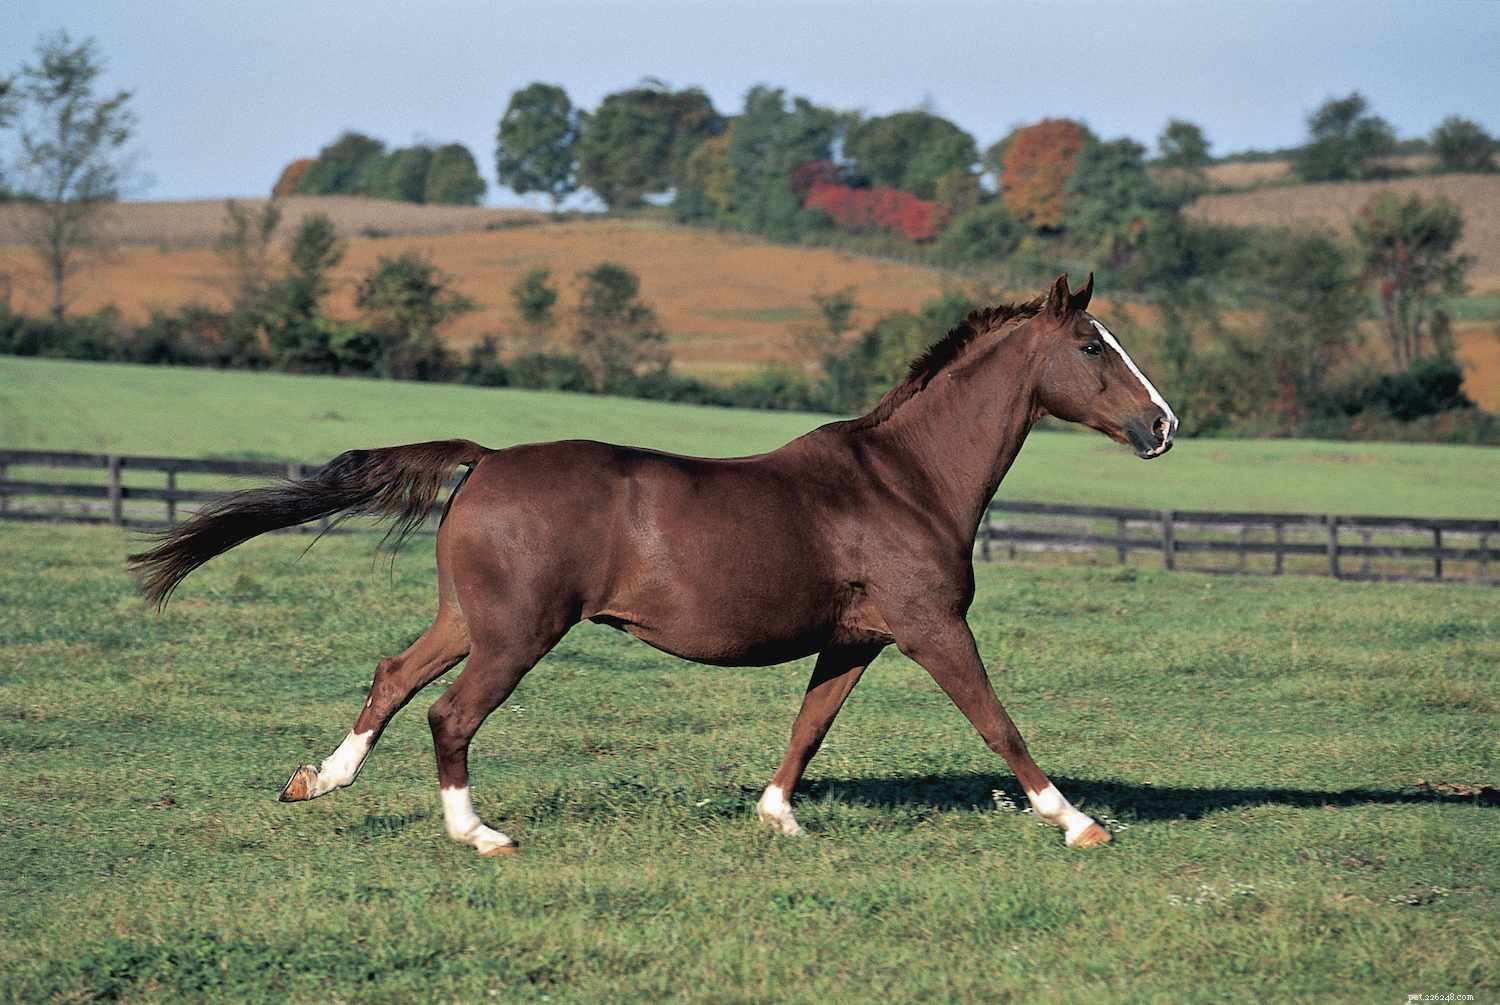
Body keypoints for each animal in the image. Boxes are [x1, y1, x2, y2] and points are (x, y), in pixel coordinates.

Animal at [130, 273, 1177, 856]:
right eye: (1093, 345)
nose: (1163, 425)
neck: (906, 478)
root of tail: (486, 459)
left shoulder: (857, 640)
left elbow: (808, 729)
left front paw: (777, 819)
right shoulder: (931, 628)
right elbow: (999, 724)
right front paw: (1079, 822)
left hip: (469, 619)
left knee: (393, 679)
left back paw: (319, 781)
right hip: (518, 634)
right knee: (448, 714)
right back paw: (481, 834)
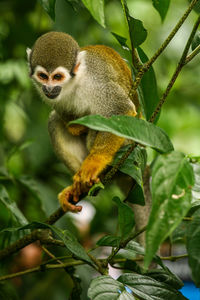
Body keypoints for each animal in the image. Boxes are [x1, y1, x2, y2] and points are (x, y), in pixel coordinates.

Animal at [27, 31, 138, 212]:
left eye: (57, 77)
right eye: (43, 76)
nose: (49, 88)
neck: (73, 83)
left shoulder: (98, 84)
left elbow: (121, 110)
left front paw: (95, 162)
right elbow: (64, 117)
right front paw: (76, 126)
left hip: (129, 148)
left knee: (101, 119)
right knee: (54, 121)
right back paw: (78, 188)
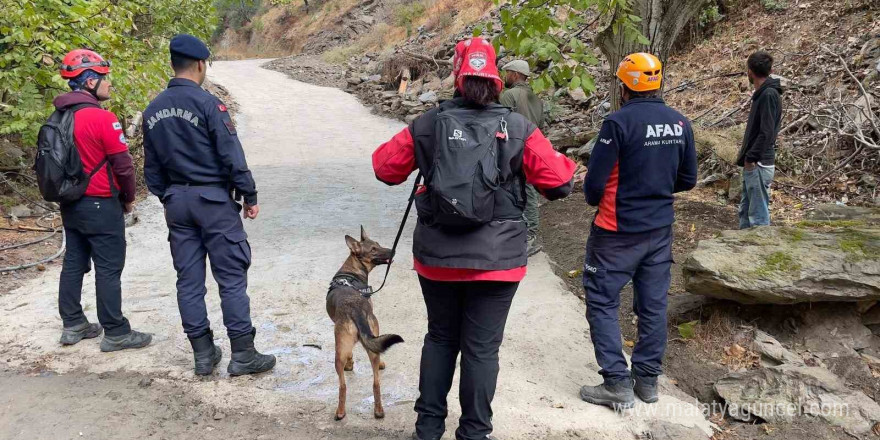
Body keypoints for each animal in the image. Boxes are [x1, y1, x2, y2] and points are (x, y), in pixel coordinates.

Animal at [324, 227, 404, 420]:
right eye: (373, 249)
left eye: (378, 244)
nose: (393, 251)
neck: (351, 271)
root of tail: (356, 310)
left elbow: (351, 355)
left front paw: (350, 364)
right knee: (375, 383)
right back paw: (378, 410)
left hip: (339, 351)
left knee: (343, 386)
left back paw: (340, 411)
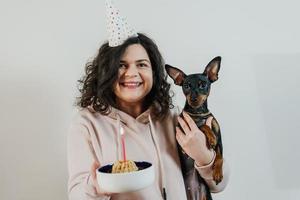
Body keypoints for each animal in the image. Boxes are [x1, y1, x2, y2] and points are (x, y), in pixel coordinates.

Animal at [165, 56, 224, 200]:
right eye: (186, 86)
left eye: (203, 85)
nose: (193, 98)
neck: (199, 113)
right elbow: (202, 125)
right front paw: (210, 137)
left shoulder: (220, 138)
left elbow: (220, 156)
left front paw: (217, 173)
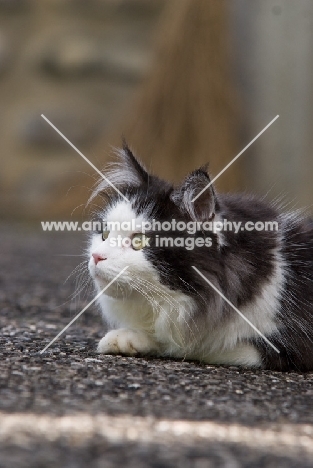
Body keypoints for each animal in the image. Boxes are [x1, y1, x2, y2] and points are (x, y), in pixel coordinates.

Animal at [86, 144, 312, 372]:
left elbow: (199, 347)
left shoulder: (289, 347)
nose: (97, 256)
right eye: (104, 234)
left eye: (139, 241)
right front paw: (125, 338)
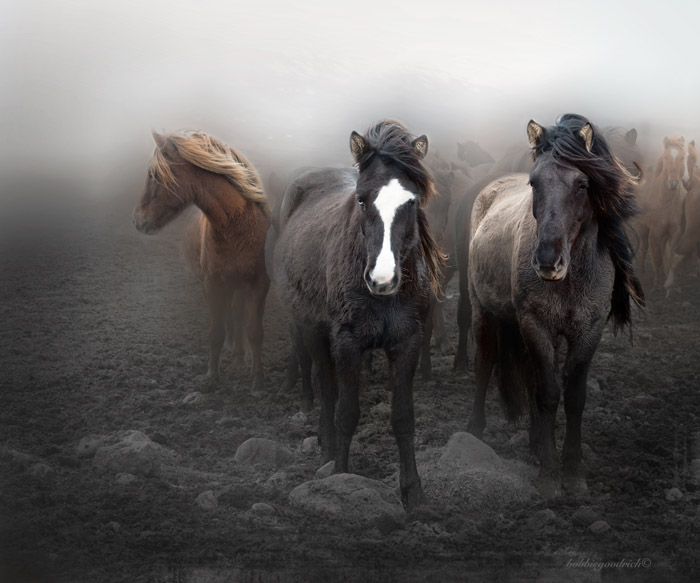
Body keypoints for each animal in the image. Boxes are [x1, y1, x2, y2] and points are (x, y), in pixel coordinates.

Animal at [133, 131, 270, 394]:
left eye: (153, 175)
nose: (137, 220)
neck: (236, 228)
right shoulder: (213, 284)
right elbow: (216, 332)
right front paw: (211, 378)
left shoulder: (259, 285)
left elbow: (255, 331)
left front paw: (257, 381)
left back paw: (240, 358)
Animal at [274, 120, 442, 512]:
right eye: (362, 199)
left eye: (412, 201)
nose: (382, 279)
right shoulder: (347, 342)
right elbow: (346, 412)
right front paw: (339, 478)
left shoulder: (407, 343)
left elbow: (403, 418)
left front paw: (413, 492)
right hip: (312, 329)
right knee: (325, 386)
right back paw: (326, 450)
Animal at [468, 114, 644, 498]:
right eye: (534, 182)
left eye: (582, 184)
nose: (548, 260)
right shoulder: (535, 324)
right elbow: (548, 394)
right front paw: (549, 477)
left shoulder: (587, 330)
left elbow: (573, 397)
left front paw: (573, 474)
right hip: (483, 312)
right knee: (485, 364)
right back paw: (474, 431)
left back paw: (534, 445)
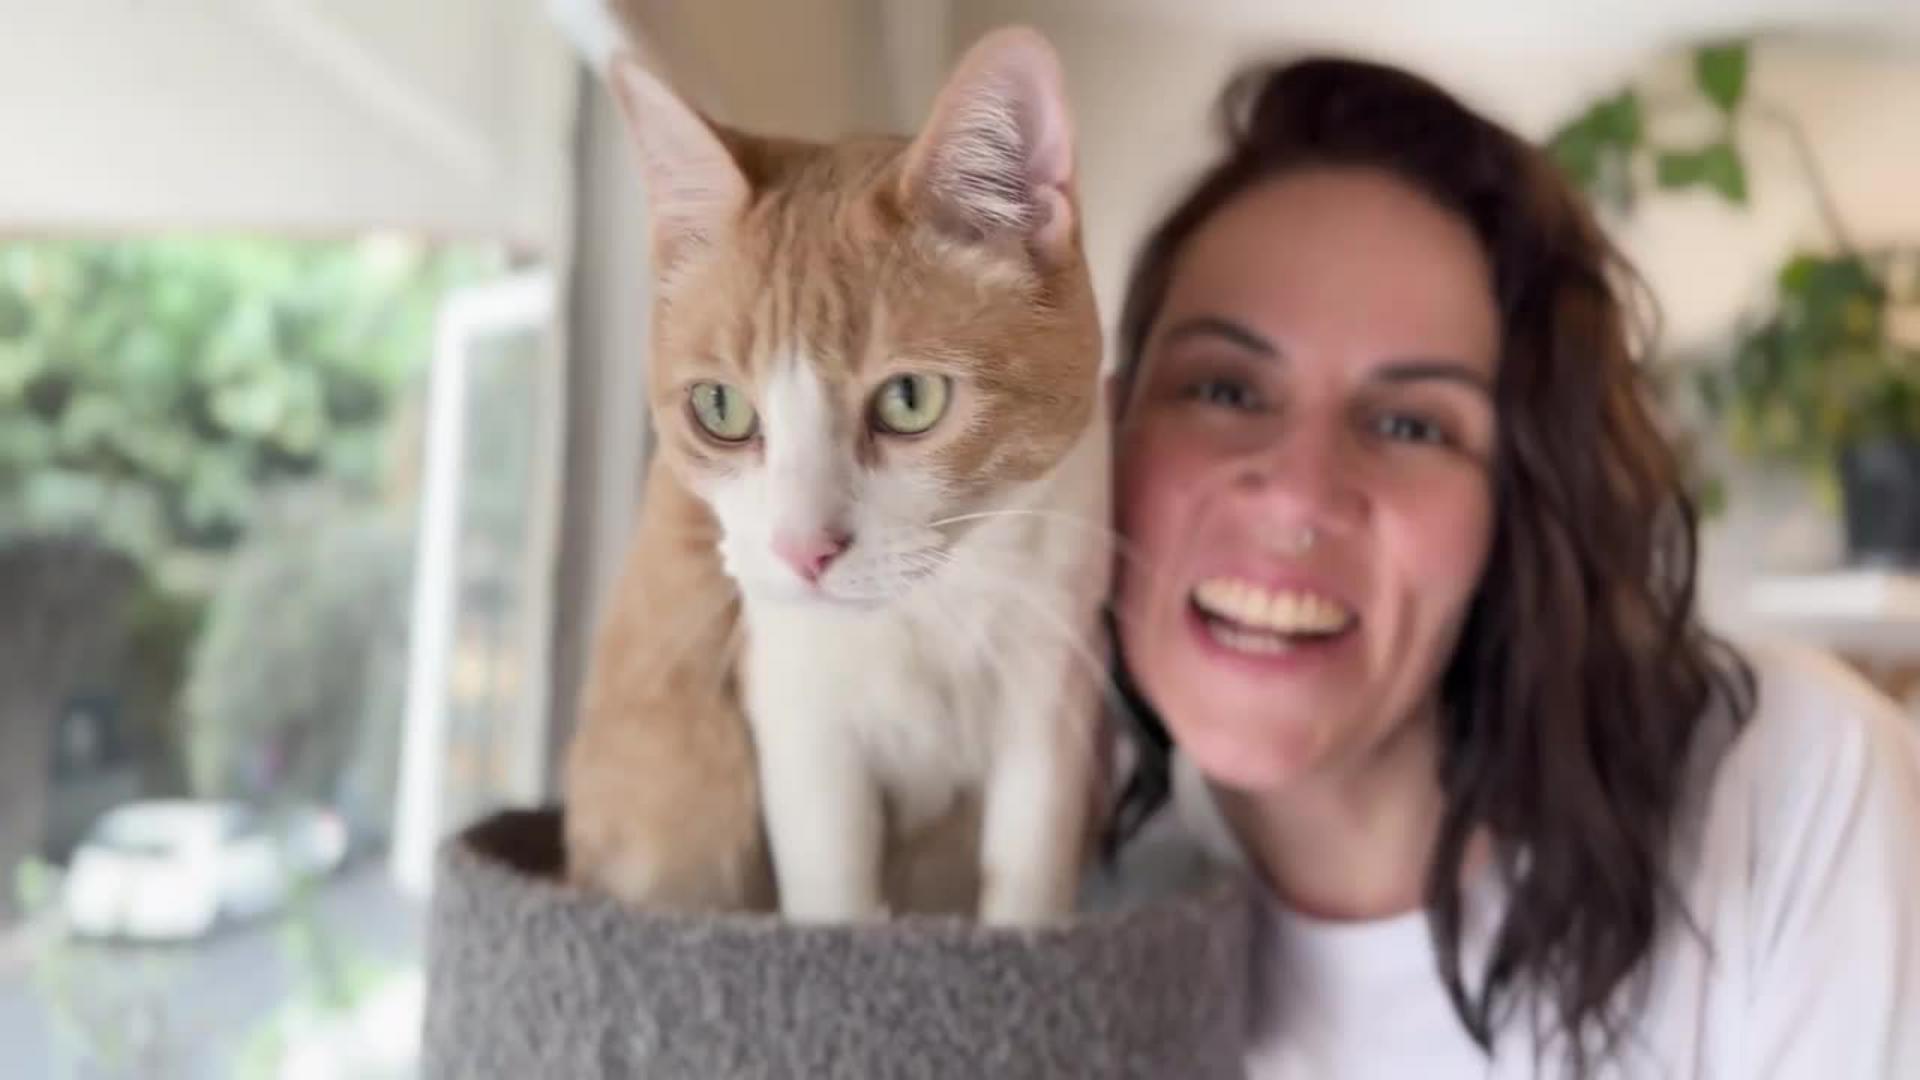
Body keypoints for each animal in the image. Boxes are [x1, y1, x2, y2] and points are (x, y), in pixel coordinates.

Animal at [563, 26, 1110, 925]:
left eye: (911, 398)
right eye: (720, 407)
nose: (803, 550)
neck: (928, 613)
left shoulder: (1049, 694)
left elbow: (1026, 874)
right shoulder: (797, 713)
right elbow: (833, 894)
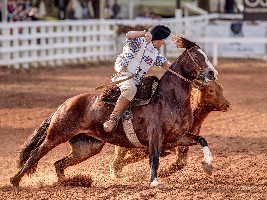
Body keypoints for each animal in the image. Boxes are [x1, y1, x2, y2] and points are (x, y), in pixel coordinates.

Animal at [11, 36, 220, 189]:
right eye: (197, 56)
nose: (212, 73)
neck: (169, 99)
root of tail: (65, 103)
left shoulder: (176, 137)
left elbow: (202, 140)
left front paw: (208, 165)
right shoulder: (155, 136)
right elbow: (154, 158)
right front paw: (153, 182)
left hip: (88, 146)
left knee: (58, 164)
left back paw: (74, 182)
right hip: (56, 136)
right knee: (35, 154)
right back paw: (14, 181)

REQUIREMENT – Above are the records; repeat their lines from the first through the line containing "right back paw: (481, 834)", and leave out each picture.

YOUR RESPONSE –
Body keypoints for each animal in the image. Boxes are [x1, y1, x2, y2] and points are (x, y), in pixel coordinates.

Animal at [130, 273, 1177, 856]:
right eye: (1093, 345)
nose: (1163, 425)
neck: (906, 478)
root of tail: (486, 459)
left shoulder: (857, 640)
left elbow: (808, 729)
left front paw: (777, 819)
right shoulder: (931, 628)
right elbow: (999, 724)
right front paw: (1079, 822)
left hip: (469, 619)
left knee: (393, 679)
left back paw: (319, 781)
right hip: (518, 634)
right knee: (448, 714)
right back paw: (481, 834)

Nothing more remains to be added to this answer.